Ithaca’s Verizon representatives don’t know how many residents are still without phone service but noted that installation dates are currently being given into October.

“Collegetown is a mess as usual,” said Tom Joseph, chief steward of the Communication Workers Association local union. “It’s crazy and you’re a phone truck and people camp out and sit on your bumper.”

Verizon union workers in twelve northeastern states ended their three week strike on August 20. They had accused the phone company of hiring non-union workers, especially in the wireless service industry, while demanding better hours and increased pay.

Union workers in Ithaca ratified their new contract last Friday.

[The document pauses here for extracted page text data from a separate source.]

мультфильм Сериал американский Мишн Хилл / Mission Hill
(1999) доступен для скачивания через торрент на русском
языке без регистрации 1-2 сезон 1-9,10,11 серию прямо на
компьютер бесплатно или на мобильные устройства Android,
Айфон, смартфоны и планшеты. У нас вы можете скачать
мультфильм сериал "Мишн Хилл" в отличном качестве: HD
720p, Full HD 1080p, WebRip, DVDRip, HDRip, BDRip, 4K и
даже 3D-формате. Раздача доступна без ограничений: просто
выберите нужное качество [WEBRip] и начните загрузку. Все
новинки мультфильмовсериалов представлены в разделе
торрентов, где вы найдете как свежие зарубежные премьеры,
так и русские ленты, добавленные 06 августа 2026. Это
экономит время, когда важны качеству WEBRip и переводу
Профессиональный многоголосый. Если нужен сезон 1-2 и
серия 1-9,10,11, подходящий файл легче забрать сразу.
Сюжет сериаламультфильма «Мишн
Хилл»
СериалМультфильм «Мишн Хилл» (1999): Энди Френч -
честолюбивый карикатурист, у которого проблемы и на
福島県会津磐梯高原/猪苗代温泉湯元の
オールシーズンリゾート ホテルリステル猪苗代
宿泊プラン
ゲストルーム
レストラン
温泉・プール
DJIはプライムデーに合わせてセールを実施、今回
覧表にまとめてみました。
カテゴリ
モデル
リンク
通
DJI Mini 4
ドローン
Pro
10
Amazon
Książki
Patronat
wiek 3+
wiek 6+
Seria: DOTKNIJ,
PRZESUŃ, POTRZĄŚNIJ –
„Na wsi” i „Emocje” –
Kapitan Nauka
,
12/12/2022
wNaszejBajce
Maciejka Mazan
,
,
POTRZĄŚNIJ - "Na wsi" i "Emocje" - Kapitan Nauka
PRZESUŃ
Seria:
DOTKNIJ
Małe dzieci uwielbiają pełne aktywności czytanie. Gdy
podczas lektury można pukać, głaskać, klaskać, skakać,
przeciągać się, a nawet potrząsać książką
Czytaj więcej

Joseph estimated that many orders for phones still haven’t been placed. “There are a lot of people who haven’t called yet,” he said. “Some of them are still working on cell phones.”

After the strike ended, many students remembered daily calls to the phone company to speed up getting a number. Howard Heching ’03 said he was initially promised service in six days.

“After six days, I called everyday and they kept telling me another day,” he said of his two-week wait. “I used pay phones where I could find them. I wasn’t able to make contact with people, even to check my e-mail. I had to use the computer when someone else wasn’t on it.”

“Your parents can’t reach you and this is the time you actually miss your home friends and you can’t get in touch with them,” said Ying Liang ’03.

Class conflicts also complicated installations because students don’t want to miss lectures and sections. “You do a lot of work but you can’t get into the apartments,” Joseph said. “I think this weekend they probably got a lot of stuff done, got cleaned up a bit.”

Close to 10,000 Ithaca residents were affected by the strike this summer.